ティムール朝の衰退によって混乱が続いていた15世紀末、イラン地域でイスラム教の神秘主義を奉じるサファヴィー教団が台頭。その指導者であるイスマーイールが1501年にアゼルバイジャンを制圧し、その後10年の間に全イランを支配下に収め、イスマイール1世として初代シャー(国王)となり、イラン初のシーア派国家であるサファヴィー朝を建国した。

マホメットの正統な継承者としてのイマームの存在を信じるシーア派は、結果としてスンニ派のカリフの権威を否定することになるため、同じムスリム間でも反目しあうことが多い。イランにシーア派国家が誕生したことは、周辺のスンニ派国家の脅威となった。東隣のインドにはティムールの子孫が建てたムガル帝国、北東にはティムール朝を滅ぼしたシャイバニ朝、そして西隣にはティムールによって壊滅的な打撃を被りながらも再興を遂げてビザンチン帝国とマムルーク朝を滅ぼし、バルカン半島・アナトリア・メソポタミア・北アフリカへと版図を拡げたオスマン帝国があった。いずれもスンニ派のイスラム教国である。

課題 A:
項目のうち、"common name: Spotted dracaena"を含む行から始めて項目の最後の行で終わる範囲を、両端の行も含め、1行を1つの文字列とするJSONリストとして出力しなさい。空行は除き、画像は含めないこと。
この後に続く項目は、読解文の内容とは関係がない。

提示データ:
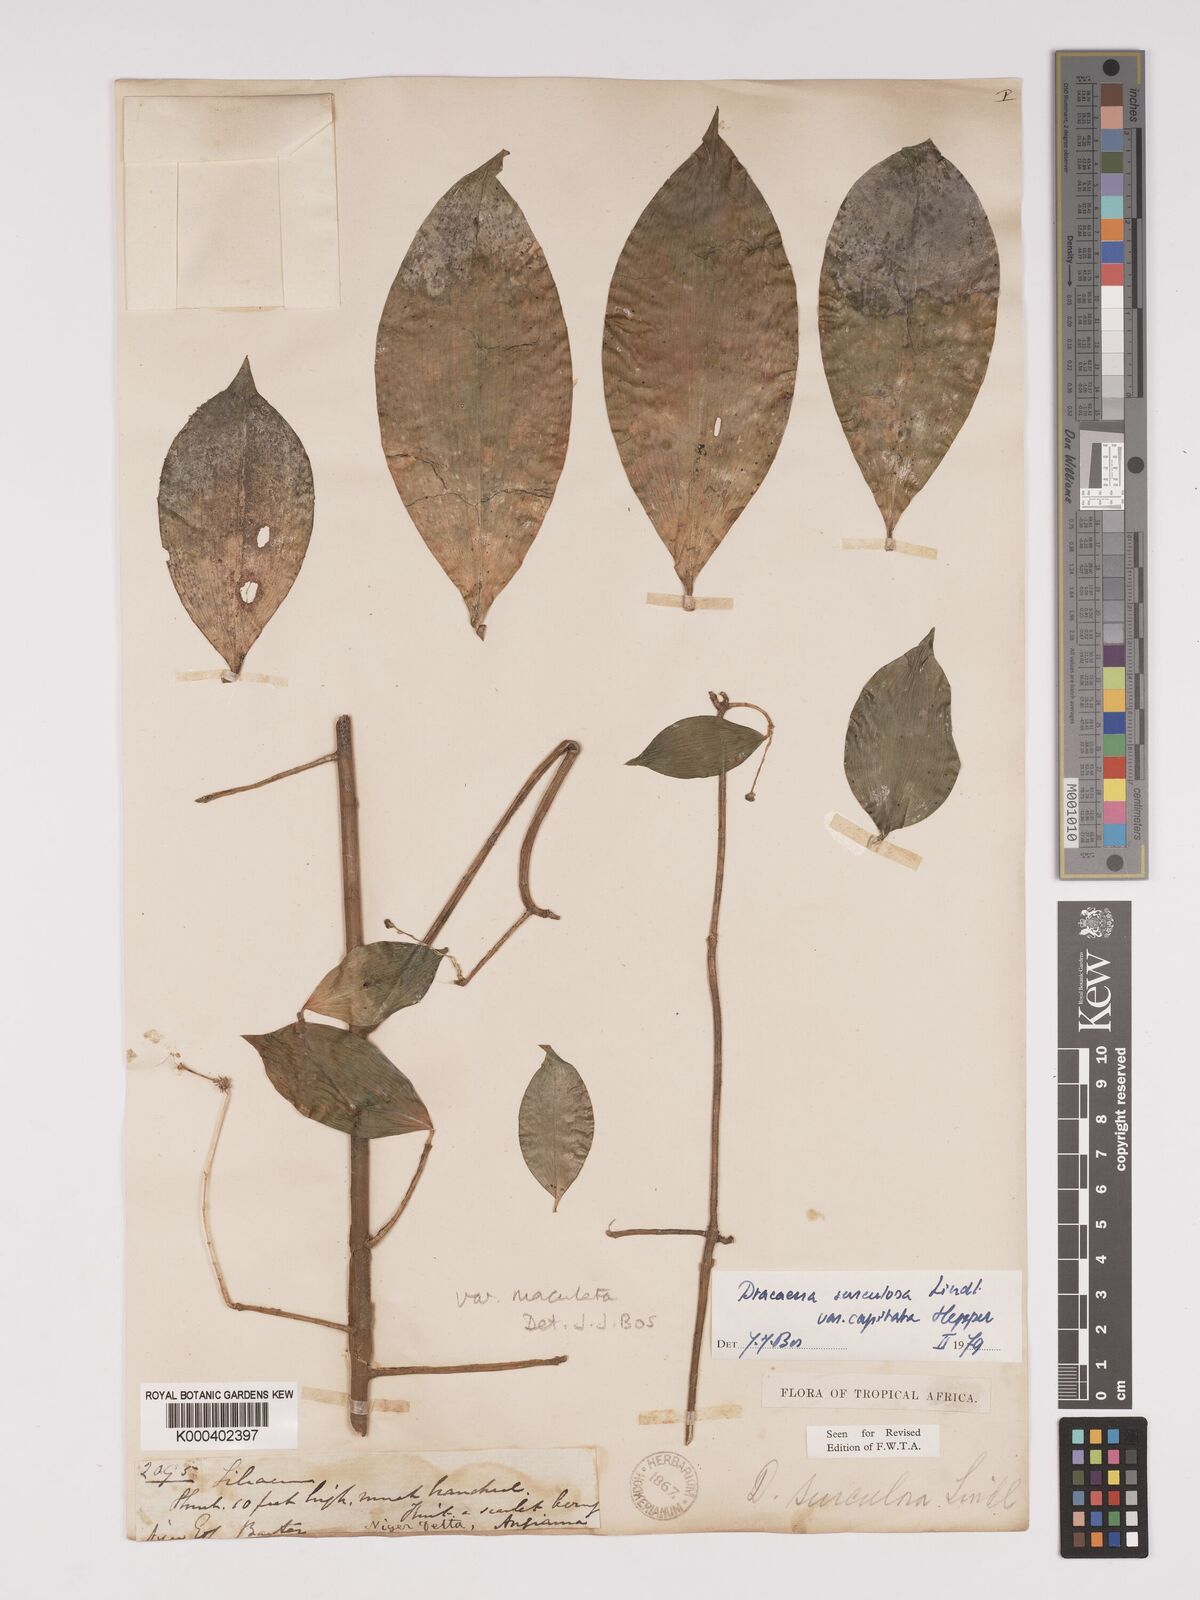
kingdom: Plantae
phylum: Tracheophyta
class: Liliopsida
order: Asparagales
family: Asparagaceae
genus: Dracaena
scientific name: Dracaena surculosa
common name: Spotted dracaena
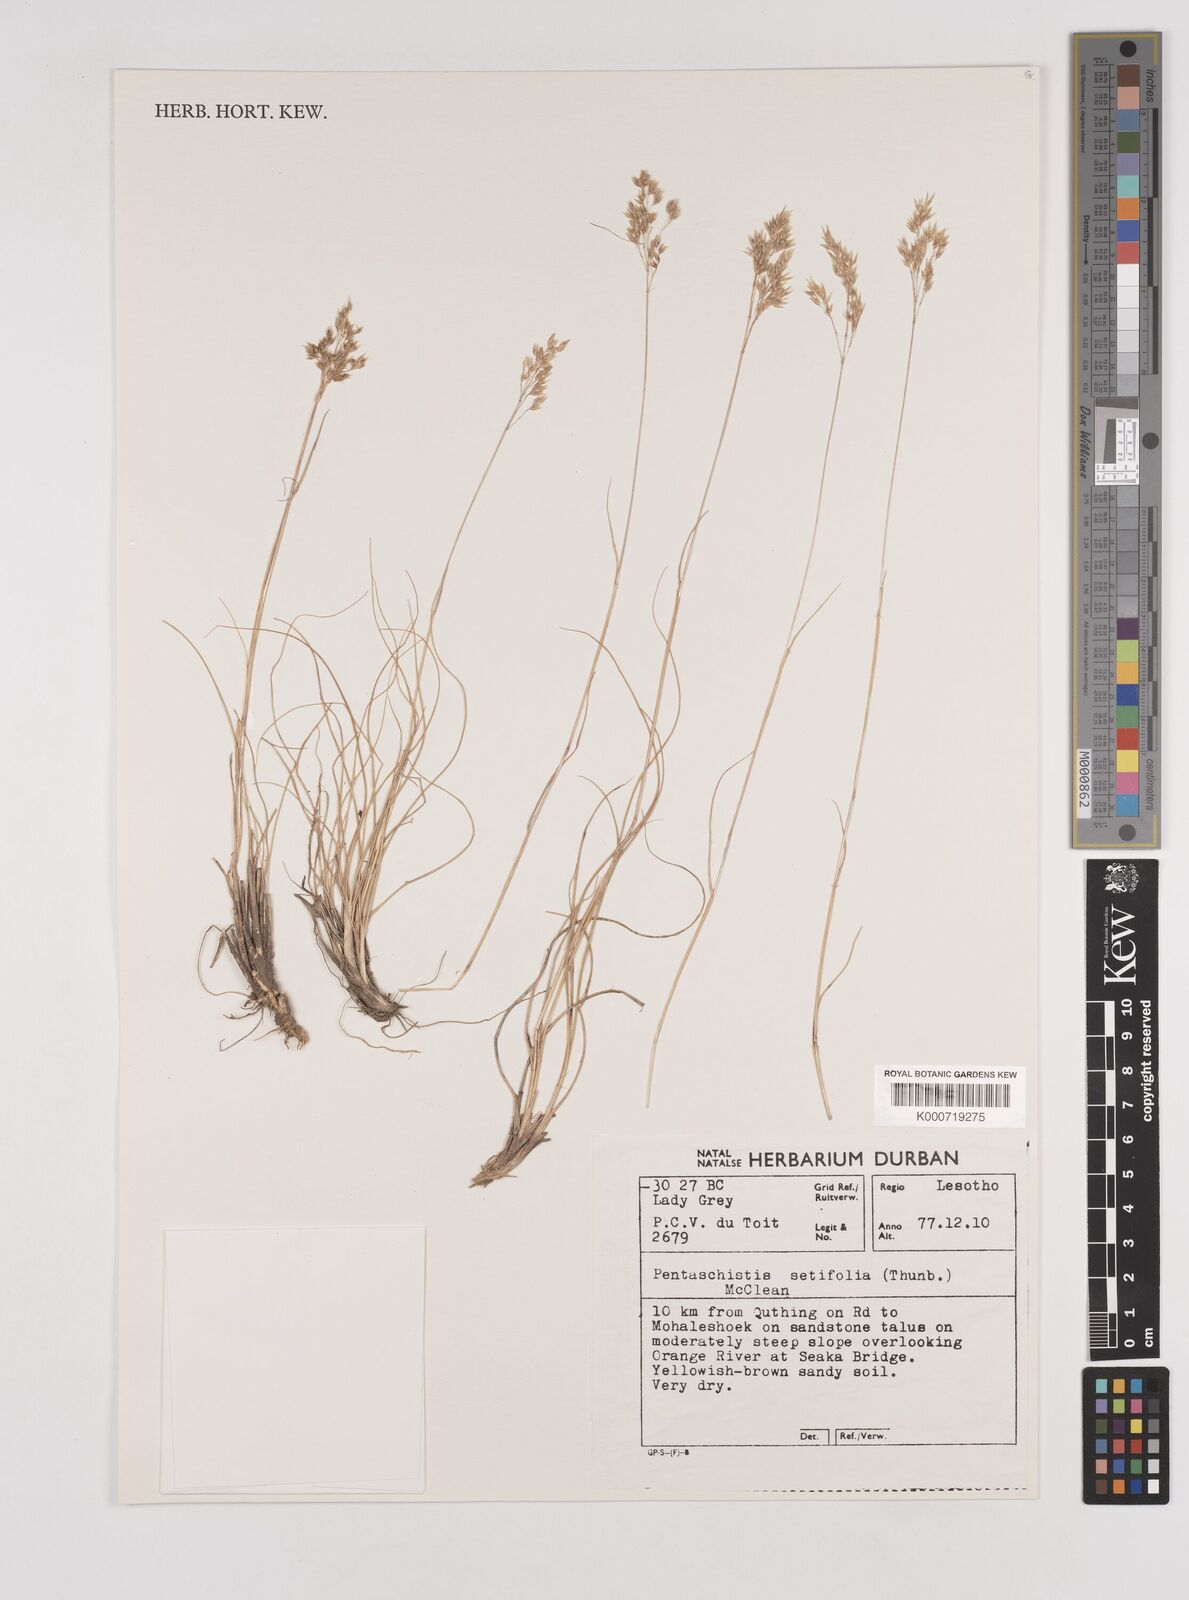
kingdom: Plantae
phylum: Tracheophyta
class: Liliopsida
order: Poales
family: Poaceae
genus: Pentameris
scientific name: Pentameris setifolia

課題 B:
サファヴィー朝の成立を扱った読解文の続きを書きなさい。

記述解答 A:
[
  "common name: Spotted dracaena",
  "kingdom: Plantae",
  "phylum: Tracheophyta",
  "class: Liliopsida",
  "order: Poales",
  "family: Poaceae",
  "genus: Pentameris",
  "scientific name: Pentameris setifolia"
]

記述解答 B:
1514年、オスマン帝国のセリム1世は大軍を率いてイランに遠征。サファヴィー朝の首都タブリーズ近郊のチャルディランの戦いで両者は激突し、鉄砲で武装したオスマン軍のイェニチェリ軍団(皇帝直属の新兵団)がサファヴィー朝軍を打ち破った。危機に陥ったサファヴィー朝を再建したのが、16世紀末にシャーとなったアッバース1世である。彼は皇帝直属の親衛隊や常備軍を育成し、鉄砲を中心とした軍事力の再編に取り組み、側近を各地に派遣して中央集権体制の整備に努めた。アゼルバイジャンやイラクをオスマン帝国から奪ったアッバース1世は大航海時代を背景に中東に進出してペルシア湾入り口のホルムズ島を占領していたポルトガル勢力を駆逐し、1623年には一時バグダッドを占領するまでの勢いを見せた。経済面でも交易を促進し、絹織物やペルシア絨毯は重要な輸出品となり、彼が造営した新都イスファハーンは中東地域の交易・文化の中心として、「世界の半分」を称されるほどの繁栄を見せた。

サファヴィー朝最盛期を築いたアッバース1世の死後、王朝は次第に衰退し18世紀にはアフガンからの侵攻によって滅亡するが、多数派のスンニ派国家に囲まれながら少数派のシーア派国家として綴ってきたサファヴィー朝の歴史は現在のイランにも受け継がれ、その文化の独自性を保っている。イスファハーンに残る王のモスク(イマームのモスク)は透き通った青のタイルで装飾された美しいドームを保ち、イランの歴史と文化の象徴となっている。